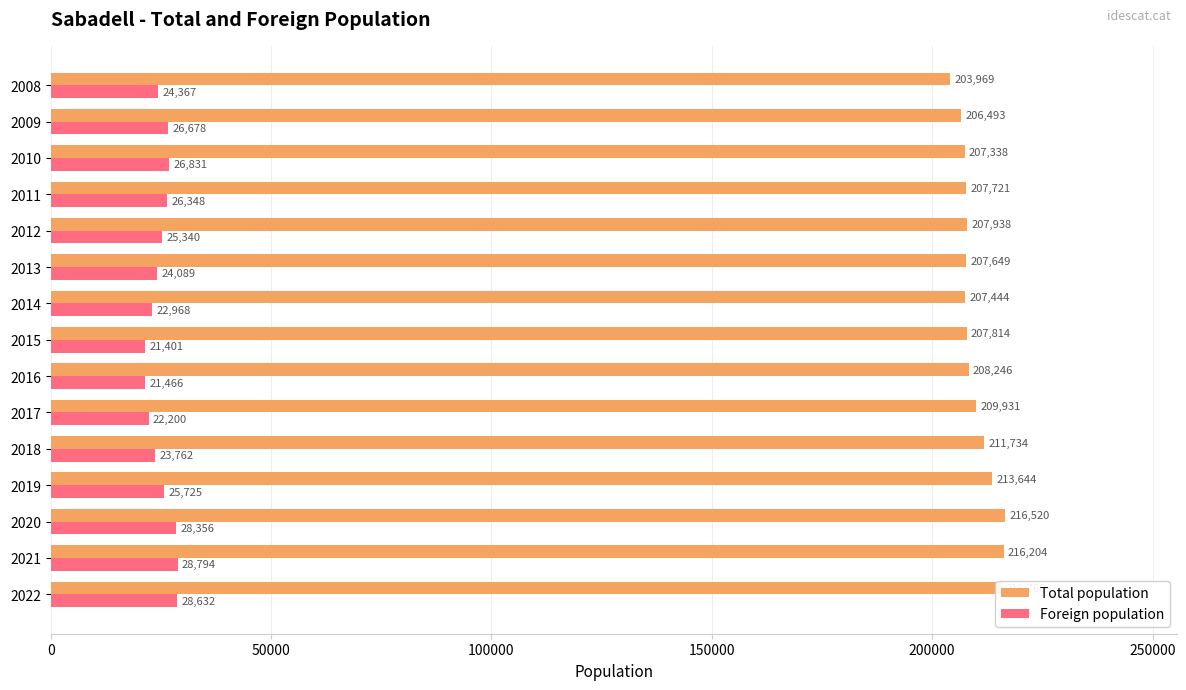

At how many categories does at least one series exceed 176187?

15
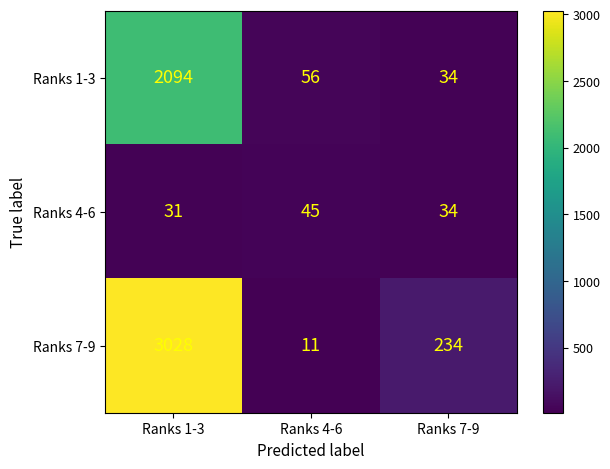

Where does the Ranks 4-6 series first go above 34?

Ranks 4-6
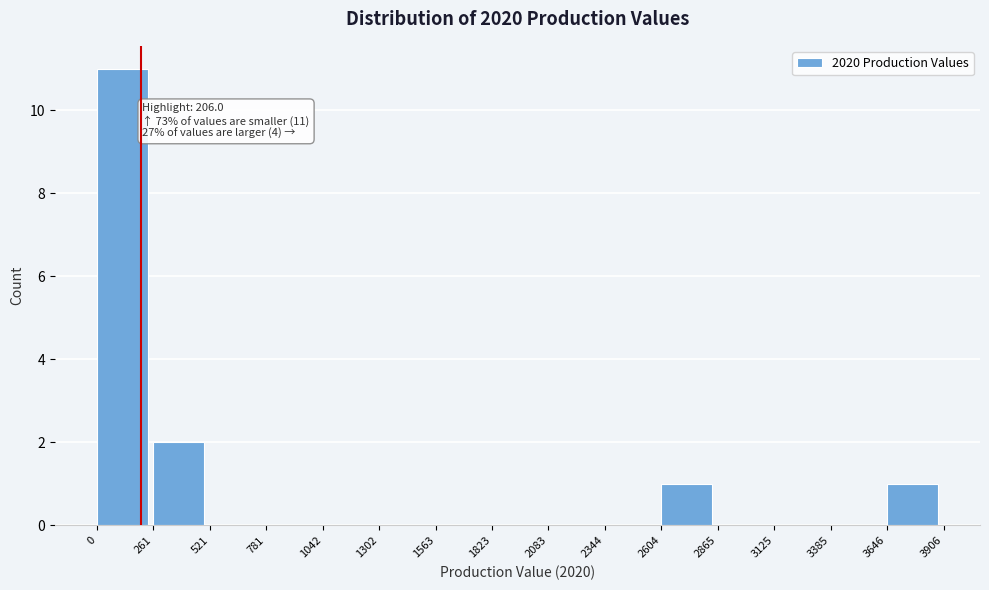

Which range on the x-axis has the tallest bar?

0 to 261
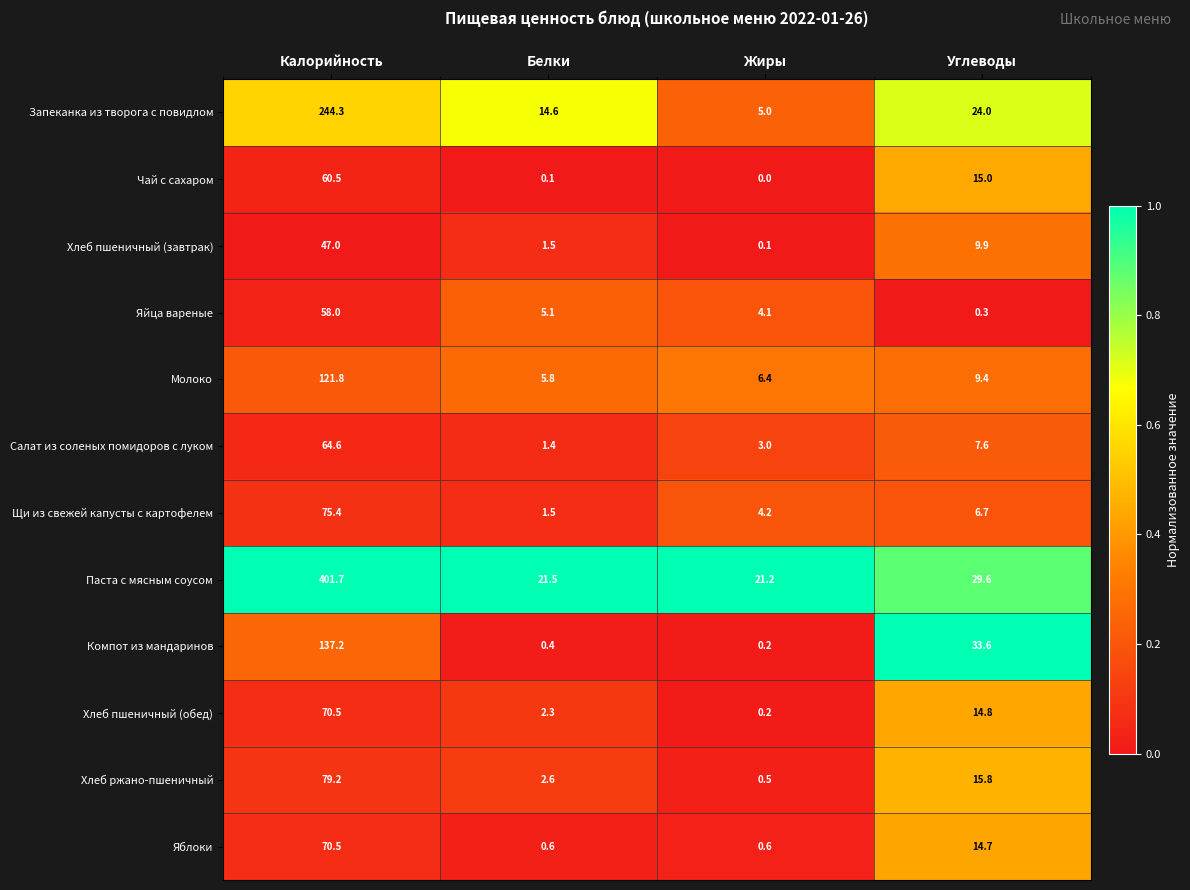

The Щи из свежей капусты с картофелем series shows 108.1 at Калорийность. True or false?

False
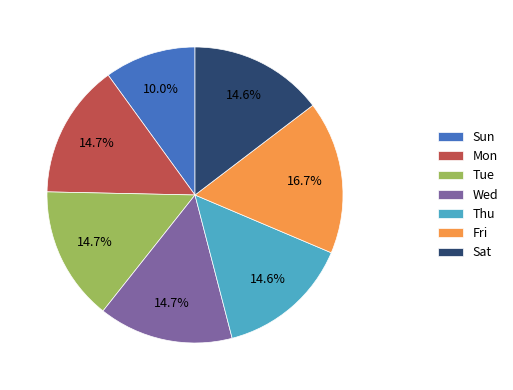

Which has a higher value, Wed or Sun?

Wed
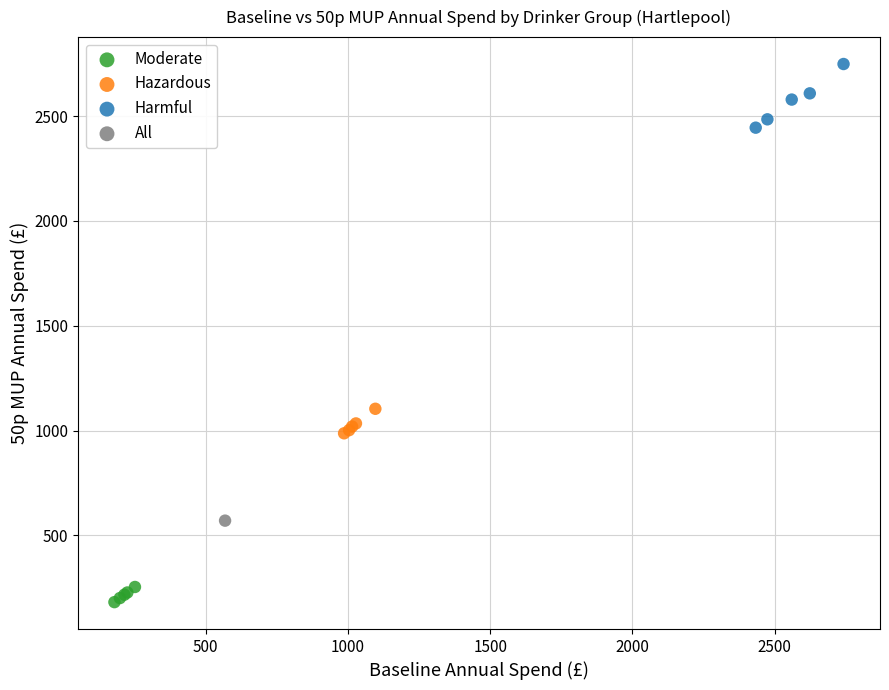

Which series reaches the maximum Y coordinate?

Harmful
-*-*-
◆ TASK ◆
Write out every line of text in the entries above word for word, leaving out the pictures.

◆ WRITTEN RESPONSE ◆
At how many categories does at least one series exceed 176187?

15

Where does the Ranks 4-6 series first go above 34?

Ranks 4-6

Which range on the x-axis has the tallest bar?

0 to 261

The Щи из свежей капусты с картофелем series shows 108.1 at Калорийность. True or false?

False

Which has a higher value, Wed or Sun?

Wed

Which series reaches the maximum Y coordinate?

Harmful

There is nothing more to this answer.